Случалось, отец выводил их в город, и они шли следом, в затаенном трепете обожания и гордости. И отец, влюбленный в Киев, показывал им дома, построенные Городецким, тем Городецким, которого отец (о! о!) видел, когда был мальчишкой, караимскую кенасу — молельню в восточных завитушках, явившуюся из «тысячи и одной ночи» и ставшую кинотеатром, высокий, очень высокий доходный «замок» Ричарда Львиное Сердце на кривом Андреевском спуске, который стекал к Подолу ручьем из булыжников, и таинственный, головокружительный, манящий дом с морскими чудищами на обрыве за театром Франко, за плакучими вербами, и музей с дремлющими львами, стерегущими улицу, которая вела в кривом и веселом подъеме к загадочной, пещерной, монашеской Лавре. Отец открывал перед ними город бережно и неспешно, как старую шкатулку с фотографиями и семейными реликвиями, и они млели, слушая его, но все же оставались сыновьями хуторской Данки и вдруг не выдерживали, и тогда отец останавливался, глядя на них изумленно из-под напущенных век, как будто впервые увидев их белые отглаженные рубахи из бумазейки, их красные галстуки, их розовощекие круглые хулиганские лица с щедро подаренными матерью конопушками; строго растянув рот, он слушал их уличную бойкую болтовню на киевском неподражаемом суржике [17] С у р ж и к — букв. смешанная ржаная и пшеничная мука, иносказательно — смешанная русско-украинская речь.
— языке окраин. «Як це в замке князь Урусов жил — один на шесть этажей?..» — «Уверх-униз бигав?..»— «Робить нема чого было, вот и бегал…» — «Чому в кенасе один бог, а в церкви — другой?..» — «Тому что его никто не видел…» — «А я в кенасу хочу, там „Путевку в жизнь“ показывают».
В случайном соседском шепотке, в быстром обороте голов на Прорезной или на Крещатике, где узнавали отца какие-то люди в затертых пиджачках со следами споротых чиновничьих пуговиц, во вздохах заезжей тетки в строгом пикейном воротничке они читали, угадывали, ловили: а… Дана… не ровня, не чета, не одного куста ягодка, не одного поля травка… окружили, заездили, посадили на шею… ах, затуркали, испортили жизнь, пригнули к земле, опростили, укатали… а был, был, был… И они, маленькие Доминиани, конопушные кукушечьи детки, подброшенные революцией на Лукьяновку, щурились, отводили глаза, чувствуя смутную свою и материнскую вину.

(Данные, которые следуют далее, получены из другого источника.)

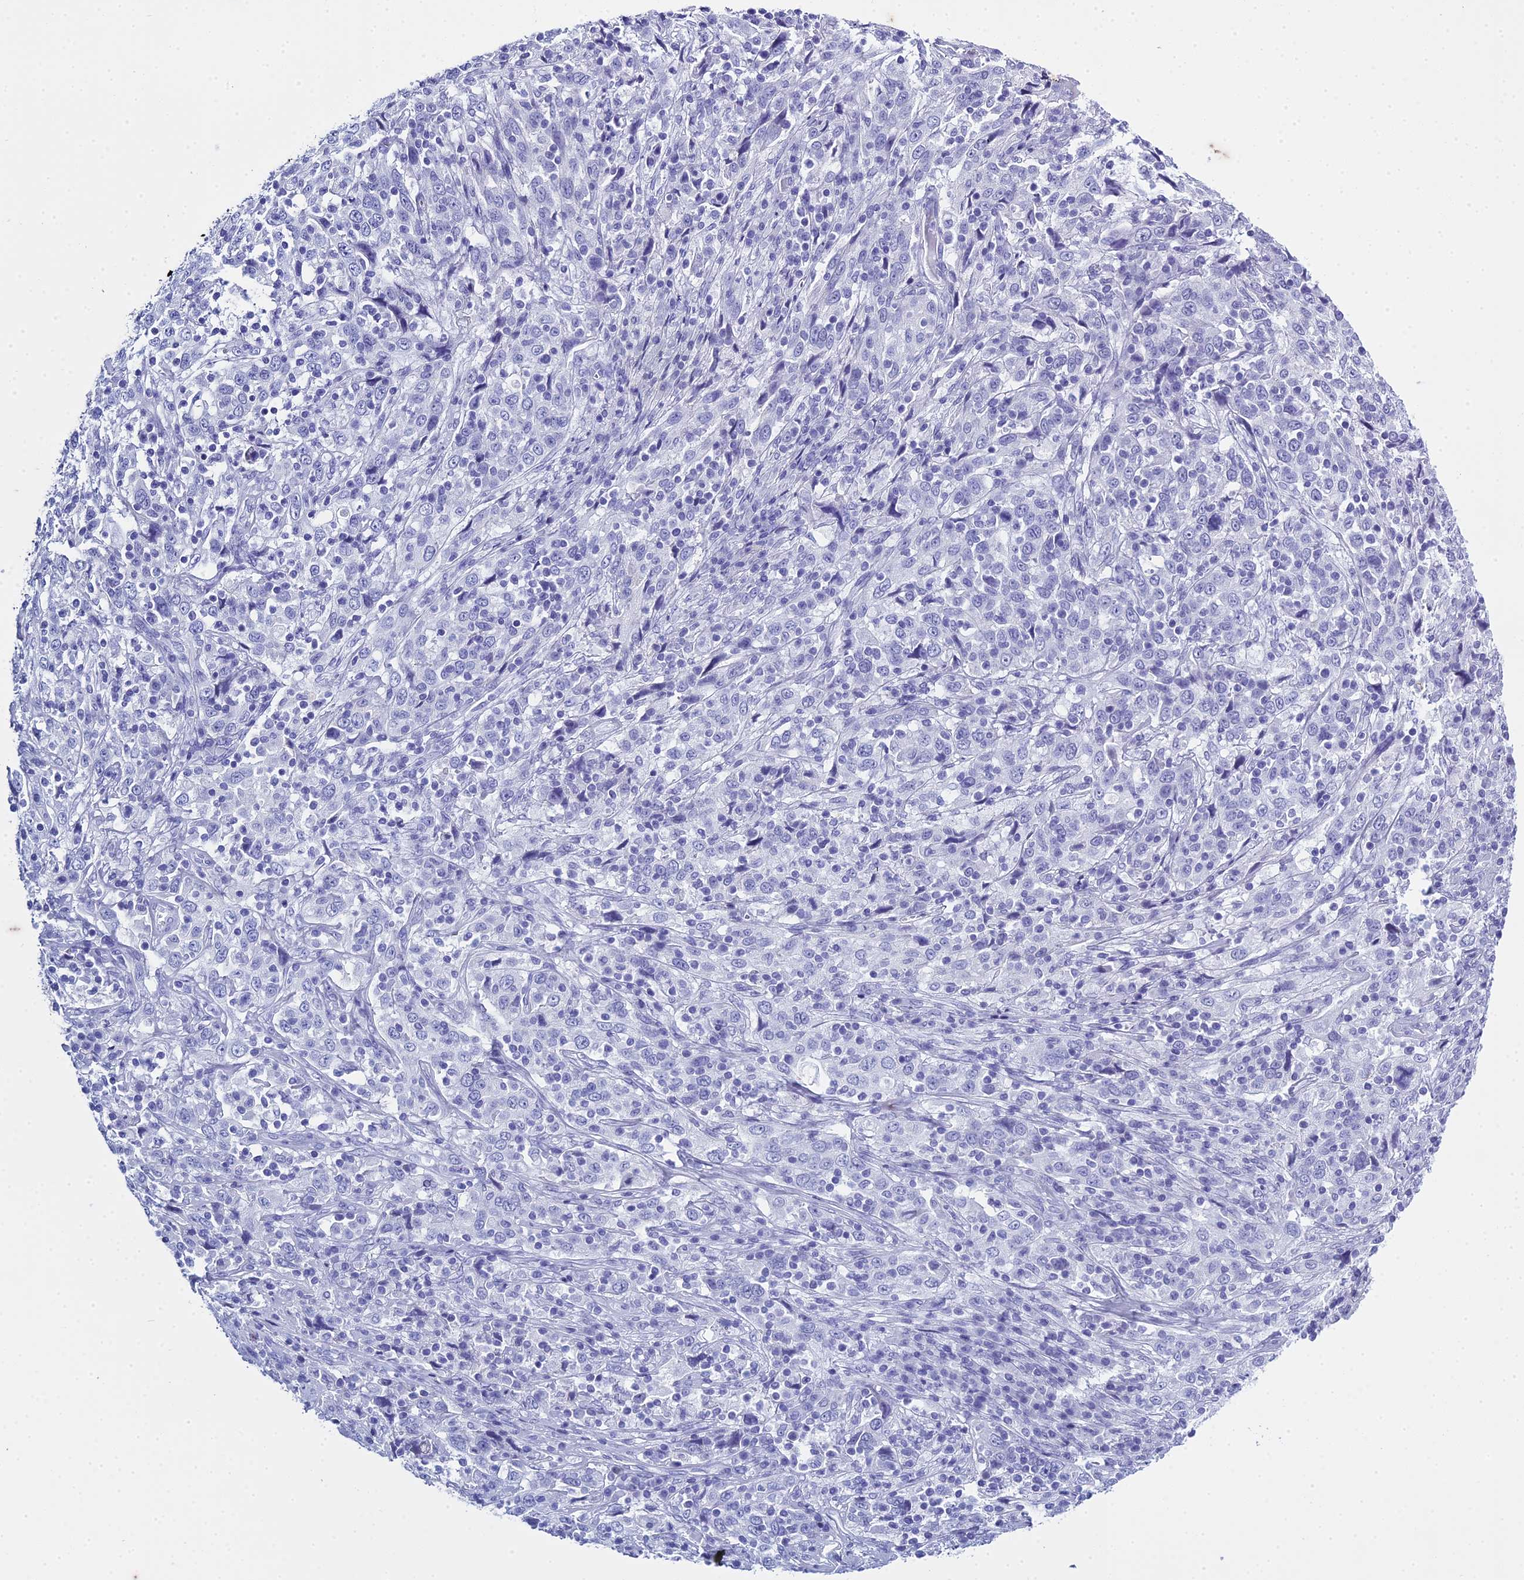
{"staining": {"intensity": "negative", "quantity": "none", "location": "none"}, "tissue": "cervical cancer", "cell_type": "Tumor cells", "image_type": "cancer", "snomed": [{"axis": "morphology", "description": "Squamous cell carcinoma, NOS"}, {"axis": "topography", "description": "Cervix"}], "caption": "The immunohistochemistry (IHC) image has no significant positivity in tumor cells of cervical cancer (squamous cell carcinoma) tissue.", "gene": "HMGB4", "patient": {"sex": "female", "age": 46}}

Отец, о!.. А мать мыла полы, подоткнув длинную юбку, мать пела, как будто не замечая дующего отовсюду разлучительного сквознячка, мать легко мирилась со своей ролью и, застегивая на отце накрахмаленный ворот, отправляя его на школьную службу, смотрела снизу вверх просто и ясно, не желая ни о чем задумываться и принимая все как есть. Она мыла полы и никогда ни на что не жаловалась, как будто была уверена в их общем бессмертии и вечном союзе, она вытирала пыль с отцовских книг и старых портретов и пела, она пела и катала отстиранное белье, намотанное на качалку, длинным зубчатым рубелем.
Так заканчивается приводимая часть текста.